Camera calibration parameters:
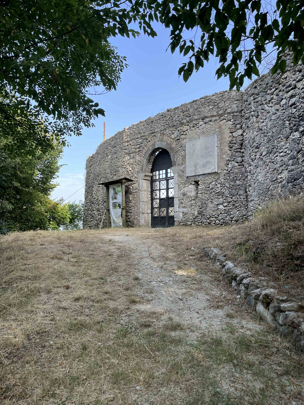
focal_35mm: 26
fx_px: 304
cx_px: 152
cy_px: 202
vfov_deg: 67.3
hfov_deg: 53.1
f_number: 1.6
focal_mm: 5.1
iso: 50
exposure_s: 1/529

**Problem requirements**. Could the data above be copied out exactly, with no pictures kept?

**Response**.
focal_35mm: 26
fx_px: 304
cx_px: 152
cy_px: 202
vfov_deg: 67.3
hfov_deg: 53.1
f_number: 1.6
focal_mm: 5.1
iso: 50
exposure_s: 1/529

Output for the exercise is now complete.